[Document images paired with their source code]
____________

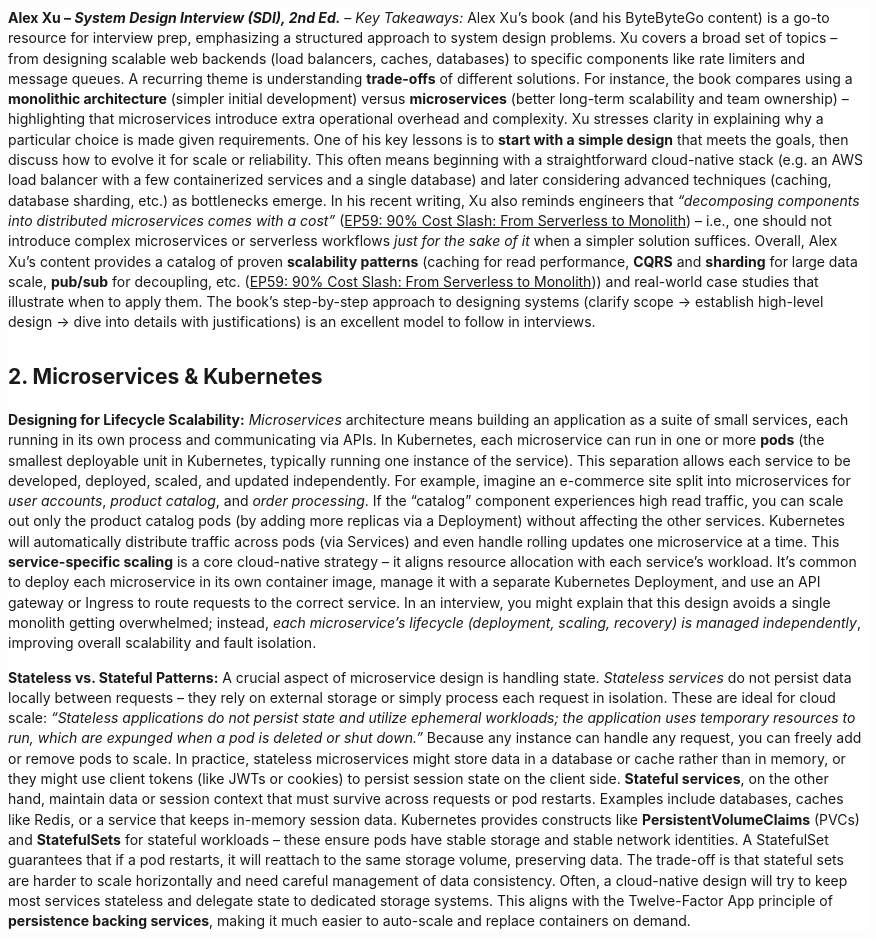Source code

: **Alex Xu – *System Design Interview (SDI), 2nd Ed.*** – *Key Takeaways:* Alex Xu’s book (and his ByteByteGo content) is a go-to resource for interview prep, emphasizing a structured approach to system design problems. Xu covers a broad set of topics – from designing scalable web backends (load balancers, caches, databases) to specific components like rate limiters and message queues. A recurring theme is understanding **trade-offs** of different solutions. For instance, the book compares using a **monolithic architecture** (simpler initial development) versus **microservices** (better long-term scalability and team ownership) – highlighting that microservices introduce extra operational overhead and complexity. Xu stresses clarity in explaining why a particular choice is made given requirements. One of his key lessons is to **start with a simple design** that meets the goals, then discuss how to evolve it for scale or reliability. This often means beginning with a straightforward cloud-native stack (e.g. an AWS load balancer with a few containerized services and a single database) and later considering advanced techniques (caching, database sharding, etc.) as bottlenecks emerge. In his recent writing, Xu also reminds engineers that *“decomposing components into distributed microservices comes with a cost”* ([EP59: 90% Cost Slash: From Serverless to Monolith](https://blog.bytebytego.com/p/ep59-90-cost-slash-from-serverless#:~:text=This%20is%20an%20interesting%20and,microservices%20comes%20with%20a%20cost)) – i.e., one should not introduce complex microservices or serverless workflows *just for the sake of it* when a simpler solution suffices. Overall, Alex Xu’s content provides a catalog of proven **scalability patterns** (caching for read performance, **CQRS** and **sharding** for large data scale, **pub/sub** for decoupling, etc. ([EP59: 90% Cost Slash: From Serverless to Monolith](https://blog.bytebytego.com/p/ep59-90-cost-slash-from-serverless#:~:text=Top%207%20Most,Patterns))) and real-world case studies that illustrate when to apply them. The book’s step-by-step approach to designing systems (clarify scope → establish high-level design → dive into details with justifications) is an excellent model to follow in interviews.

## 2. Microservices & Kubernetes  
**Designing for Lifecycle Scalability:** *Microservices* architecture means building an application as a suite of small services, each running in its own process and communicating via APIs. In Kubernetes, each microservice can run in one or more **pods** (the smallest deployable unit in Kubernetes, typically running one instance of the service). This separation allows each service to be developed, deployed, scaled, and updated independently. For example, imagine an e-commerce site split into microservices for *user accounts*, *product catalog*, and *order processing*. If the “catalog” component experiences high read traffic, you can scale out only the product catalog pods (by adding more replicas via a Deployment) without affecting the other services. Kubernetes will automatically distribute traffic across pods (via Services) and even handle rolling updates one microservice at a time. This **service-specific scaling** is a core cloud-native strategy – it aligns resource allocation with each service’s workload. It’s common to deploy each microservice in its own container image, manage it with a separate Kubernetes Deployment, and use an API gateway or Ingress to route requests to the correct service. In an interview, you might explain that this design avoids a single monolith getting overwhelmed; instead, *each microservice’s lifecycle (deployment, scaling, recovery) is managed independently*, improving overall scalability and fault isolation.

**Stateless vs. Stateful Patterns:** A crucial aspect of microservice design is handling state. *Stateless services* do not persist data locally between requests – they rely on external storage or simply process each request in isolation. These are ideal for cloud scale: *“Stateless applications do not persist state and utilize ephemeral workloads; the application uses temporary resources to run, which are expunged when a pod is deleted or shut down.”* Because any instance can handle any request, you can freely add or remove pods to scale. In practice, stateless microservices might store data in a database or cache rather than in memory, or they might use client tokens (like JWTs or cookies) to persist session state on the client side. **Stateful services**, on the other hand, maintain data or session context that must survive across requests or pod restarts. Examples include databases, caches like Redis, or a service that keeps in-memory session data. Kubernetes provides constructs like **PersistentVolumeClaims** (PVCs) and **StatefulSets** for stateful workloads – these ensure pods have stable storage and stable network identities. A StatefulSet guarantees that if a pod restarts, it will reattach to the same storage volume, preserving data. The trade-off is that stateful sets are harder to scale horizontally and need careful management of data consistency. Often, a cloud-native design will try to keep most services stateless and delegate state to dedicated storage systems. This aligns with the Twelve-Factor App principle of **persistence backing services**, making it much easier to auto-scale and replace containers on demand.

____________

§ **REQUIRED ACTION**:
In the source text of the material, lay out as a JSON list of strings the lines from the one containing "## 2. Microservices & Kubernetes" through the one containing "and fault isolation.", both included, with one string per line and blank lines left out.

§ **ANSWER TO THIS TASK**:
[
  "## 2. Microservices & Kubernetes  ",
  "**Designing for Lifecycle Scalability:** *Microservices* architecture means building an application as a suite of small services, each running in its own process and communicating via APIs. In Kubernetes, each microservice can run in one or more **pods** (the smallest deployable unit in Kubernetes, typically running one instance of the service). This separation allows each service to be developed, deployed, scaled, and updated independently. For example, imagine an e-commerce site split into microservices for *user accounts*, *product catalog*, and *order processing*. If the “catalog” component experiences high read traffic, you can scale out only the product catalog pods (by adding more replicas via a Deployment) without affecting the other services. Kubernetes will automatically distribute traffic across pods (via Services) and even handle rolling updates one microservice at a time. This **service-specific scaling** is a core cloud-native strategy – it aligns resource allocation with each service’s workload. It’s common to deploy each microservice in its own container image, manage it with a separate Kubernetes Deployment, and use an API gateway or Ingress to route requests to the correct service. In an interview, you might explain that this design avoids a single monolith getting overwhelmed; instead, *each microservice’s lifecycle (deployment, scaling, recovery) is managed independently*, improving overall scalability and fault isolation."
]